Introducing a jury system would be a vital judicial reform that will eliminate corrupt and incompetent judges, judicial reform advocates said yesterday.
Citing the example of Hu -Ch--ing-pin (胡景彬), a judge at the Taichung branch of the High Court who was recently accused of asking for a bribe of NT$4.5 million (US$150,000) from a defendant in a case he handled, the Jury Promotion Alliance (JPA) and the Taiwan Forever Association told a news conference that the current judge review mechanism has been malfunctioning and it was time to push for a thorough judicial reform.
“We believe that a jury system would better reflect the public’s expectations of the judiciary and social justice because jurors randomly selected from civilians would be free from bribery and political interference,” JPA convener and lawyer Cheng Wen-lung (鄭文龍) told a press conference.
Civilian participation in the judicial system would eliminate the so-called “dinosaur judges” who handed out unbelievable rulings that ran against all common sense, he said.
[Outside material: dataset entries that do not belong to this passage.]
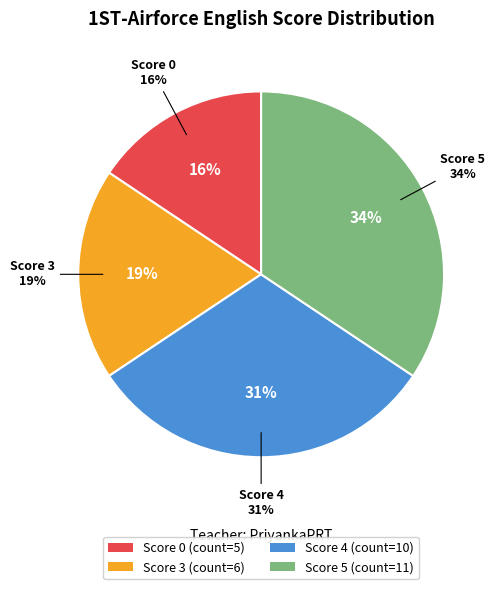

To the nearest percent, what portion does Score 4 represent?

31%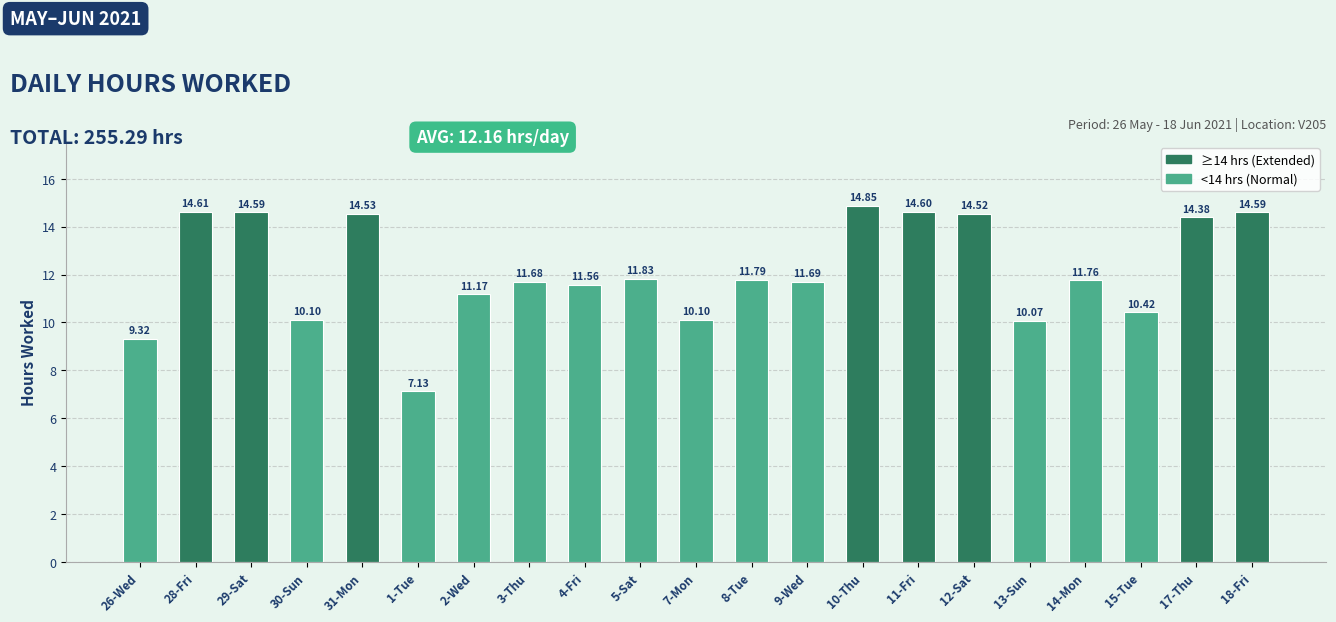

What is the difference between the second highest and minimum values?

7.5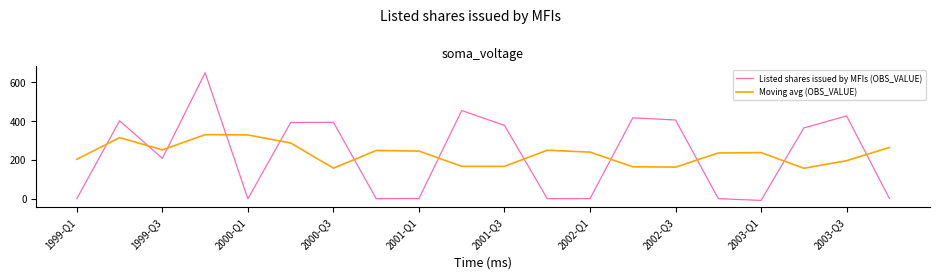

How many lines are shown in the chart?

2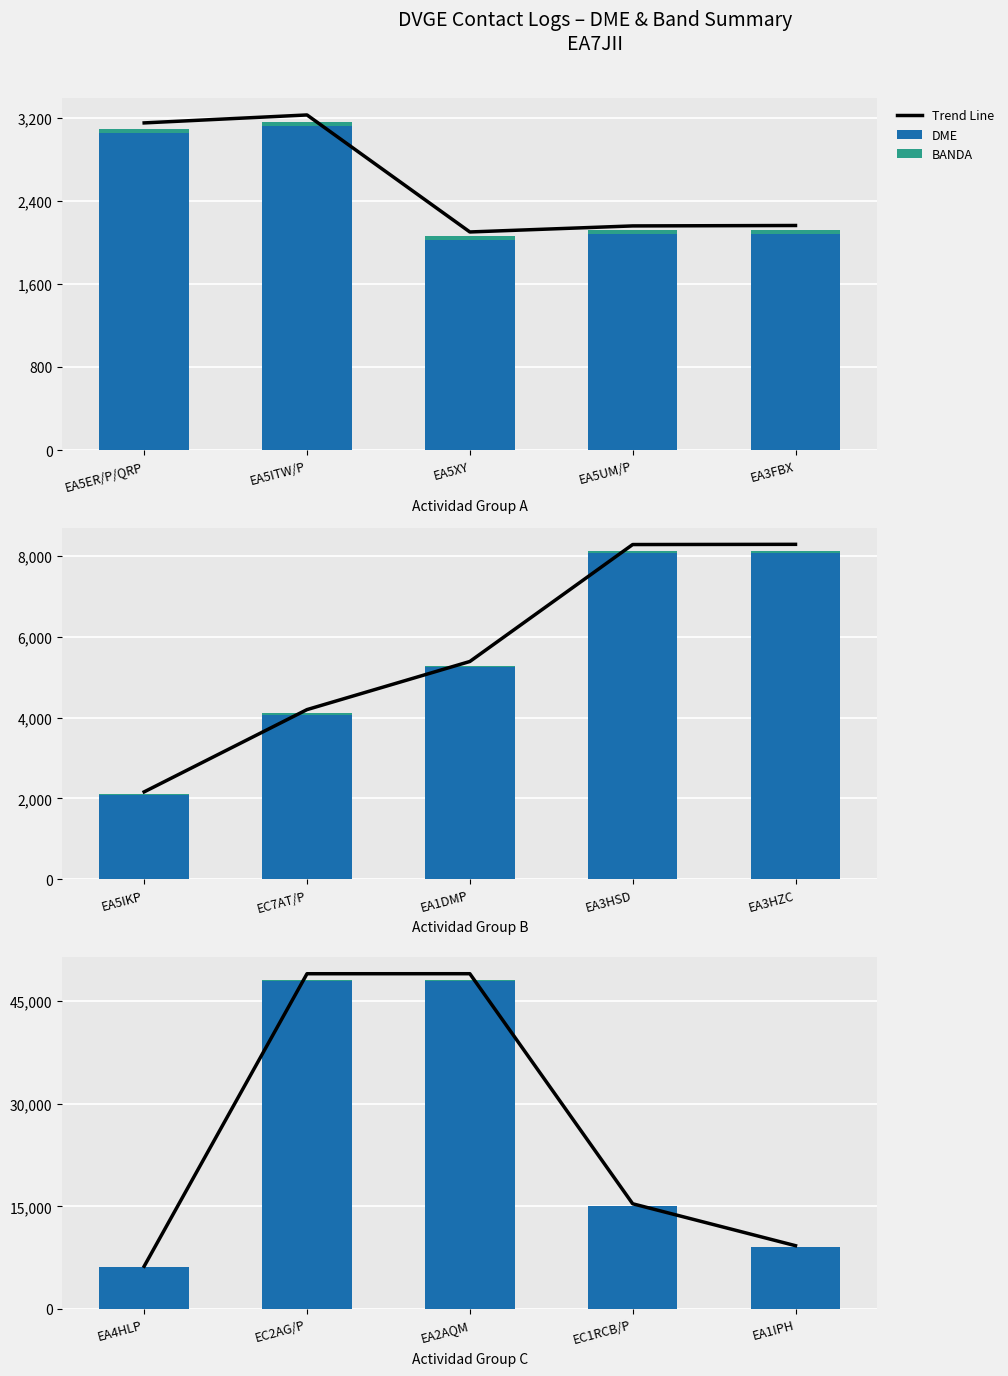

What are all the series names shown in the legend?

Trend Line, DME, BANDA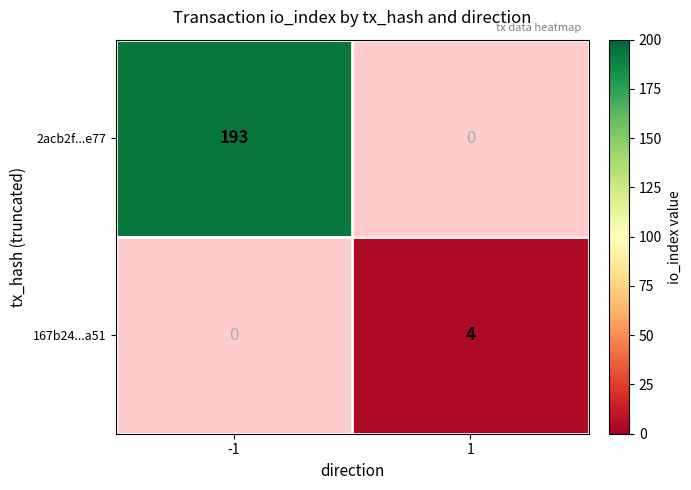

The 2acb2f...e77 series shows 193 at -1. True or false?

True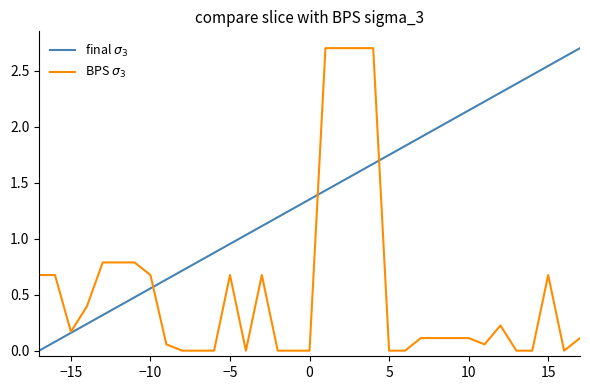

What is the maximum value shown in the chart?

2.7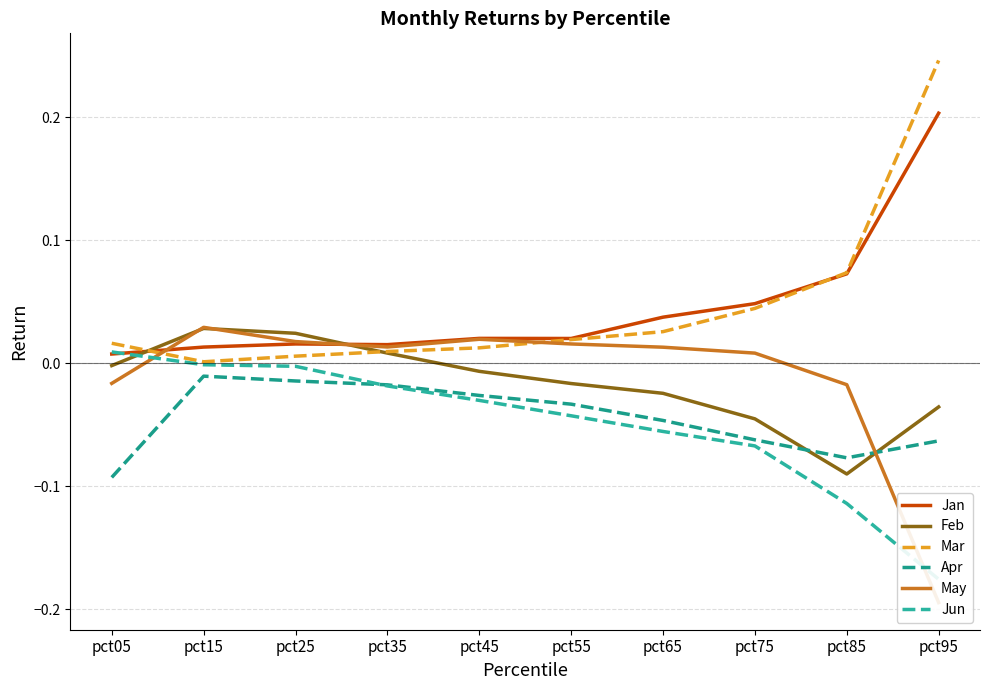

Reading right to left, list all the values displayed in this chart.

Jan: pct95=0.2	pct85=0.1	pct75=0.0	pct65=0.0	pct55=0.0	pct45=0.0	pct35=0.0	pct25=0.0	pct15=0.0	pct05=0.0
Feb: pct95=-0.0	pct85=-0.1	pct75=-0.0	pct65=-0.0	pct55=-0.0	pct45=-0.0	pct35=0.0	pct25=0.0	pct15=0.0	pct05=-0.0
Mar: pct95=0.2	pct85=0.1	pct75=0.0	pct65=0.0	pct55=0.0	pct45=0.0	pct35=0.0	pct25=0.0	pct15=0.0	pct05=0.0
Apr: pct95=-0.1	pct85=-0.1	pct75=-0.1	pct65=-0.0	pct55=-0.0	pct45=-0.0	pct35=-0.0	pct25=-0.0	pct15=-0.0	pct05=-0.1
May: pct95=-0.2	pct85=-0.0	pct75=0.0	pct65=0.0	pct55=0.0	pct45=0.0	pct35=0.0	pct25=0.0	pct15=0.0	pct05=-0.0
Jun: pct95=-0.2	pct85=-0.1	pct75=-0.1	pct65=-0.1	pct55=-0.0	pct45=-0.0	pct35=-0.0	pct25=-0.0	pct15=-0.0	pct05=0.0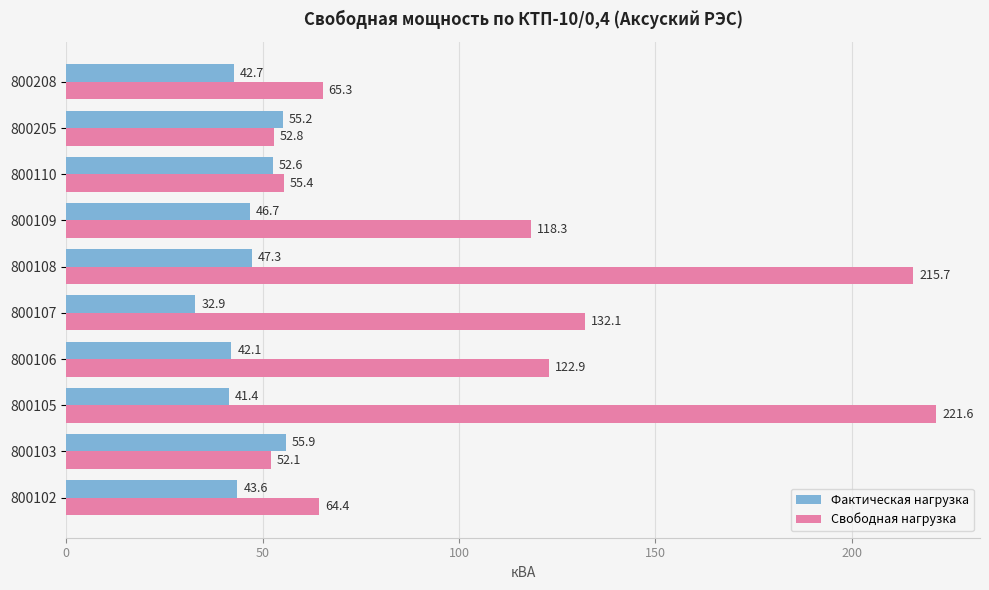

Which series has the largest total across all categories?

Свободная нагрузка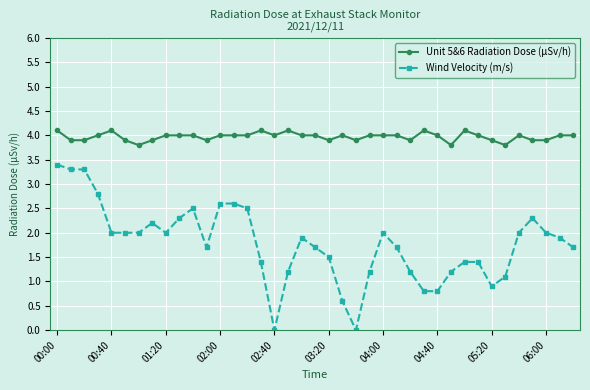

What is the average value of the Wind Velocity (m/s) series?

1.8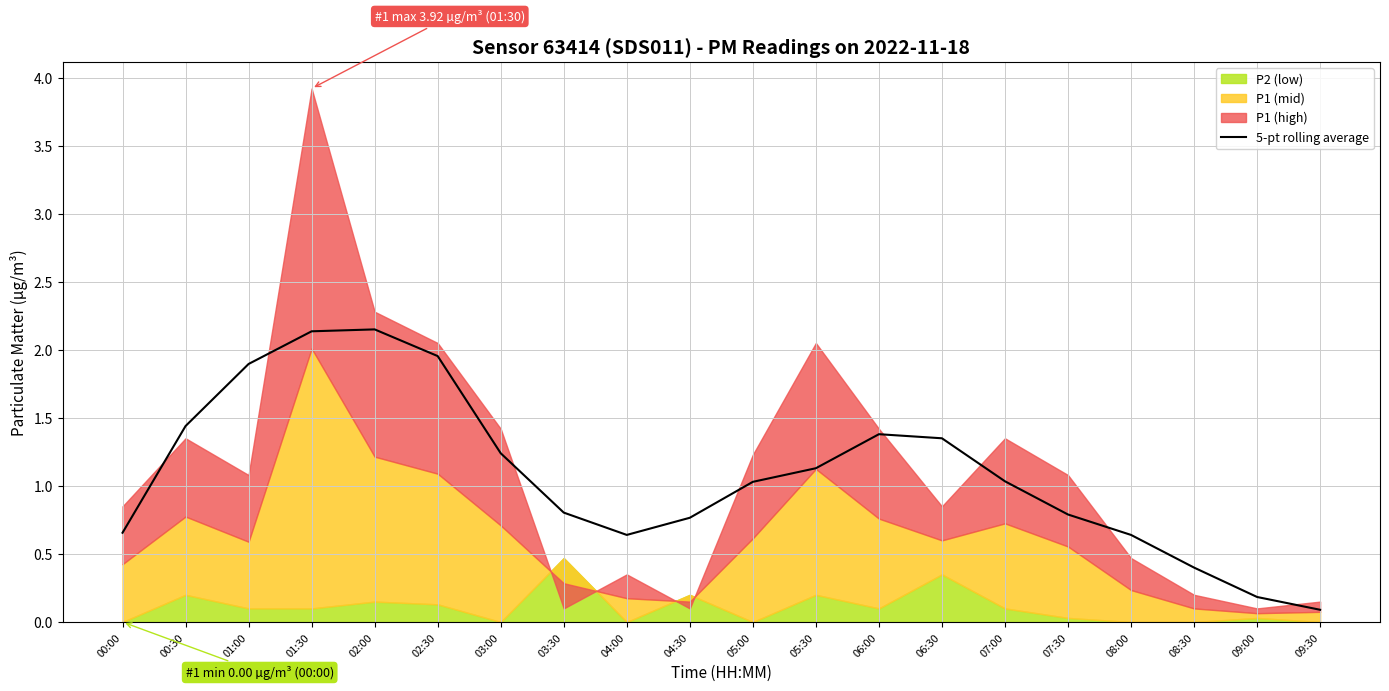

How many data points are less than 1?

9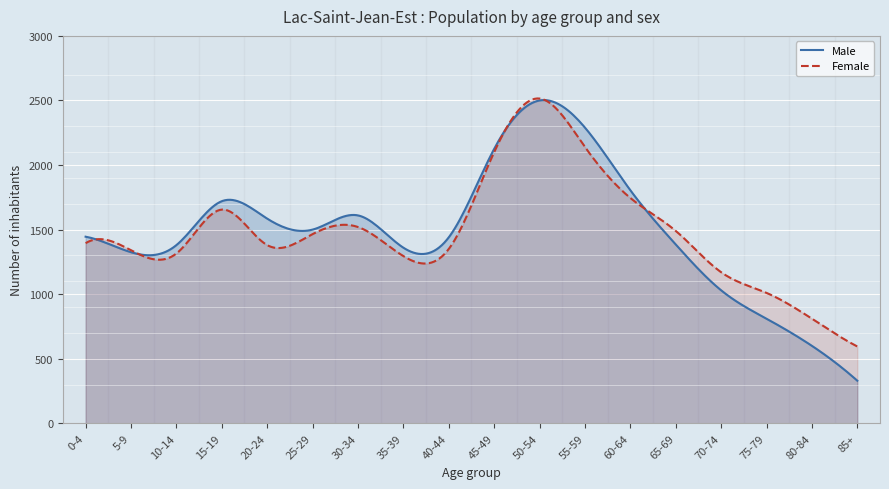

Which has a higher value, 55-59 or 75-79?

55-59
Taiwan has adopted the legal system of civilian law, originating in Europe, rather than the common law system of the US and the UK.
The current review mechanism and the Judges Act (法官法) were unable to fight corruption and eliminate bad judges, which was why civilian participation in the system would be “the only way,” said Wu Ching-chin (吳景欽), an associate professor of law at Aletheia University and a member of the TFA’s standing committee.